Under legislation, RDC boards may ultimately be charged with deciding where they’re located, but Mr Joyce said the issue remained “a case for discussion”.
“I always try and negotiate my way on all these things,” he said.
“I don’t like to start walking into these things hairy-chested so I’ll try and negotiate but I believe (relocation) is in our national interests and think in the long term it’s a huge cost saving because you’re moving to areas where it’s cheaper rent.
“Only 30pc of GDP in Canberra now is public service and listening to the budget last night, hundreds of millions of dollars is being spent in Canberra to do with the role of government.
“Being the Agriculture Minister I’m also concerned with regional Australia so let’s also develop other parts of our nation as well and let’s not be selfish and say there’s only one town in regional Australia we want to develop and it’s called Canberra.”
Mr Joyce said he wasn’t “locked into” relocating GRDC to Wagga, adding it is one of the recommendations that’s been made to him.
His letter said relocating the GRDC to Wagga would provide an opportunity for closer collaboration with Charles Sturt University’s campus located there, which provides a range of agricultural science courses.
It is also home to the Graham Centre for Agricultural Innovation, which GRDC sponsors.
He said Wagga also had an office of the NSW Department of Primary Industries, “a significant provider of R&D activities” and Australia’s largest wheat breeding company - Australian Grain Technologies - which established a field operation in the area in 2013-14.
“The Riverina offers GRDC close contact with many industries including the wheat, canola, maize and sorghum industries which all contribute to the region’s agricultural production,” he wrote.
“Relocation to Wagga Wagga will need to be paid for by the GRDC – we would need to settle exact costs once the location is finalised but I understand estimates are that it could cost about $31.2 million.
“This is just 2.3 per cent of the last 10 years of GRDC’s research project expenditure.
“I am advised the cost is largely a result of the assumption that if GRDC breaks its lease prior to its expiry in 2024, it would be liable to pay the remaining lease amount if a tenant is not identified.”
Inquiry likely to raise move
The relocation issue is likely to be raised when GRDC appears at the final public hearing, in Canberra on Friday, of the Senate Rural and Regional Affairs and Transport Committee’s inquiry into agricultural sector levies.
In May last year, Senate Estimates revealed the Department of Agriculture had asked the GRDC to provide information on various considerations involved in relocating its head office to a regional area.
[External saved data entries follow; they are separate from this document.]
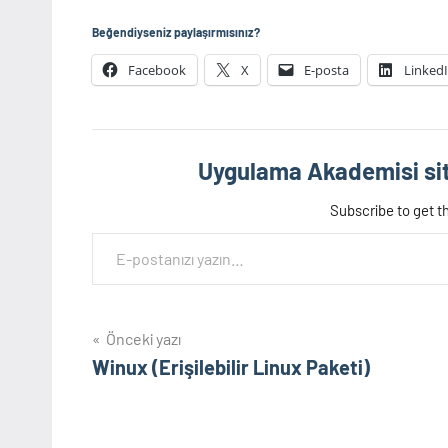
Beğendiyseniz paylaşırmısınız?
Facebook
X
E-posta
Linked
Uygulama Akademisi sit
Subscribe to get th
E-postanızı yazın…
Yazı
Önceki yazı
Winux (Erişilebilir Linux Paketi)
gezinmesi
The list included: the policy case, implications, current property considerations, staffing considerations, stakeholder issues likely to arise and relocation costing and assumptions.
At Senate Estimates in February this year, WA Labor Senator Joe Bullock again asked when the government would make a decision on agencies earmarked for a move; including the GRDC, Australian Pesticides and Veterinary Medicines Authority (APVMA), Rural Industries RDC and the Fisheries RDC.
Former Agriculture Department Secretary Dr Paul Grimes said: “That is a matter for the government to determine”.
GPA and GRDC were contacted for comment but did not respond before deadline.